I hate reality TV. It’s overproduced, obviously scripted, and often poorly executed. It lies to us without owning up to the deception. If I want to see strangers betray each other while attempting to survive on a remote island, forget Survivor; I’m going to watch Lost. I cut my last tie to reality television—Jersey Shore—because I would rather experience the thrill of a tightly scripted drama than obsess over some yahoos hurling bleeped-out curses at each other. So how did I find myself standing on a chair, freaking out because of a reality show, and yelling “Run, run!” at the TV?
The premise of Capture is fairly simple: 12 teams of two arrive in the wilderness, where they must use their wits, charm, and survival skills to outlast the other contestants. Sound familiar? That’s because Capture was inspired by Suzanne Collins’ wildly popular Hunger Games series. However, instead of a murderous free-for-all, Capture boasts a sweet prize, $250,000, to be split by the winning team. The month-long competition is divided into two-day cycles, during which one team is randomly selected as the Hunt Team. Each day, teams participate in a four-hour Hunt, during which the Hunt Team must capture two of the other Prey Teams by attaching a dramatically named magnetic “talon” to their vests.

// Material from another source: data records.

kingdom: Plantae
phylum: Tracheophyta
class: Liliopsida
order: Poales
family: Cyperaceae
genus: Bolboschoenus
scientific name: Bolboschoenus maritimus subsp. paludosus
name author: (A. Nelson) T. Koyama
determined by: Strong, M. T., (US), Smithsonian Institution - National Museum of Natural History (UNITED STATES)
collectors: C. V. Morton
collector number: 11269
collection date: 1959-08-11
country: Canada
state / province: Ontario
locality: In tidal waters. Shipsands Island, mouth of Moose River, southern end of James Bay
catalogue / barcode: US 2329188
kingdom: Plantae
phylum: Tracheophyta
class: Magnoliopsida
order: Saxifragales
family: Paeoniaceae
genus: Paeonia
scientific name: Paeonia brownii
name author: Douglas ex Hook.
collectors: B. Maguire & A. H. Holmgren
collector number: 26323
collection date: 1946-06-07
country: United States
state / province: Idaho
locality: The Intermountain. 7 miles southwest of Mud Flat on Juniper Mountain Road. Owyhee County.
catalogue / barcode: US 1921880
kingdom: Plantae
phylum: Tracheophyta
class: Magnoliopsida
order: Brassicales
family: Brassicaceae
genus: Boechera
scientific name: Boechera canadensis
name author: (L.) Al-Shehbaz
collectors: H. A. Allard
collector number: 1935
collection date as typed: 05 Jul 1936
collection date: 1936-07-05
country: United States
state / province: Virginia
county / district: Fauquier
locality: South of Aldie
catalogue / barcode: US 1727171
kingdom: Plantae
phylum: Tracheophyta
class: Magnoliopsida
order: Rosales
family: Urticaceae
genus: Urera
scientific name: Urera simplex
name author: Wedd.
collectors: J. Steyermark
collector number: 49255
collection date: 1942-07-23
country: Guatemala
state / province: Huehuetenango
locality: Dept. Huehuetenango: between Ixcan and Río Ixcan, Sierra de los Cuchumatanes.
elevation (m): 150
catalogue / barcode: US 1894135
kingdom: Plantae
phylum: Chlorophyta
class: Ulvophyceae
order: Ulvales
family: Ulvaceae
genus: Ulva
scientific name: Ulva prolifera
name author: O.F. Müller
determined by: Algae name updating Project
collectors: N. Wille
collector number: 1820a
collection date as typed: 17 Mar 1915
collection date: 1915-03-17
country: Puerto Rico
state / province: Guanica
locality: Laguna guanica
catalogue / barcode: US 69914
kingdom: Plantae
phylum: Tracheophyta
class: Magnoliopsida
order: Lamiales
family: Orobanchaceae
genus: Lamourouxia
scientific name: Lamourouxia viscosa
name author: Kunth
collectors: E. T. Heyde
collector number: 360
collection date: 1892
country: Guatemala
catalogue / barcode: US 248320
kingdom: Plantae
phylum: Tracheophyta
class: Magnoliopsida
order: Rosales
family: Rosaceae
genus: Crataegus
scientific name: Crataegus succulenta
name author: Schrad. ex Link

Captured teams are sent to Jail, and on the second day of the Hunt, one team is eliminated. If the Hunt Team fails to capture two teams, it must face its own elimination. While some tracker jackers and nightlock would undoubtedly make Capture a little more interesting, it’s probably for the best that the CW has not reached Capitol levels of sadism.
Gamemaster Luke Tipple, who unfortunately lacks a ridiculous Seneca Crane beard, does try to throw in some twists for Capture contestants. Occasional Supply Stations provide a safe zone where Prey Teams can pick up camping gear, extra food, and the occasional booze. But beware—Hunt Teams have learned to stake out the Supply Stations for potential prey. One team got a little too comfortable with a bottle of wine and ended up in Jail. This strategy is getting old fast, but one Supply Station sidestepped the monotony with an emotional twist: a phone the teams could use to call home.
Capture works much like a video game with human players, frequently cutting to a color-coded Arena map and allowing players to pick up power-ups. Advantage Points let teams sabotage each other, and Looking Glass Points show them the locations of other teams. The sixth episode featured a heavily hyped Mystery Box, which allowed a Prey Team to overthrow the Hunt Team for the next day’s Hunt. Unsurprisingly, drama ensued.
Drama is a requisite component of any reality show, and Capture has its fair share. When not running from each other in the woods, teams sleep in skimpy tents in the Village, where they receive meager rations while the Hunt Team feasts on a hot meal. In the premiere, two teams slept in the same tent “for warmth,” but the show’s lack of night-vision cameras thankfully leaves it at that.
The Blue Team Devils are Capture’s pretty-boy villains, stealing other teams’ food and generally being troublemakers. Their effort to rebrand themselves as “Blue Angels with a Broken Wing” at Elimination proved too little, too late, and they were sent home.
The social aspect of the game is no small part of Capture. Teams forge and break alliances in each episode; in fact, making friends with the Hunt Team has saved many a team from Jail. On the other hand, Gold Team, which relied on its strength and made no attempt to find friends in the Village, was also eliminated. Just as the Careers learned in The Hunger Games, strength is not enough. But seriously, can we get some tracker jackers in the Arena?
The excitement of Capture comes from watching teams you have picked somewhat arbitrarily as your favorites run around the forest in what essentially boils down to a high-stakes game of tag. You root for the underdog Teal Team, tiny British twin sisters who fail to capture a team on Day 1 but rally at the end of Day 2 to tag two. You root for the bullied Lime Team, which sabotages the Blue Devils—until the members get drunk with power and sabotage their allies. You root for the Red Team, on the chopping block and in pursuit of its captors, even though both teams are so tired and malnourished they slow to a crawl. The human element is a vital aspect of Capture, but the show doesn’t linger on unfounded drama. There are no love triangles, no drunken hookups, no diva spats—well, maybe one. Capture knows what kind of show it is and it gives it to you straight: lots of running through the woods, a fair amount of Village drama and the occasional bottle of wine. Maybe it’s all totally fake, but Capture has me hooked.
Capture is by no means a perfect or even a great show. It is a pretty good reality competition series that benefits from the dry, late-summer TV landscape. If you are looking for a quality drama with star actors and a tight script, you should probably watch Breaking Bad. If you just want a fun study break, then Capture will be your friend. The final two episodes air Sept. 24 and Sept. 25 at 9 p.m., and the rest of the season is available on cwtv.com.